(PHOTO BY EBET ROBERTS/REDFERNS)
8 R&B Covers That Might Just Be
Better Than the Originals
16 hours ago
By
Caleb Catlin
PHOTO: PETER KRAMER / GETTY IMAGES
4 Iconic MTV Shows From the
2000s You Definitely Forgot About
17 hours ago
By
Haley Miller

□ □ □ □ □

Problem details: Include in the answer nothing but an exact repetition of the lines from the one with "Caleb Catlin" through the end of the material.

Task answer:
Caleb Catlin
PHOTO: PETER KRAMER / GETTY IMAGES
4 Iconic MTV Shows From the
2000s You Definitely Forgot About
17 hours ago
By
Haley Miller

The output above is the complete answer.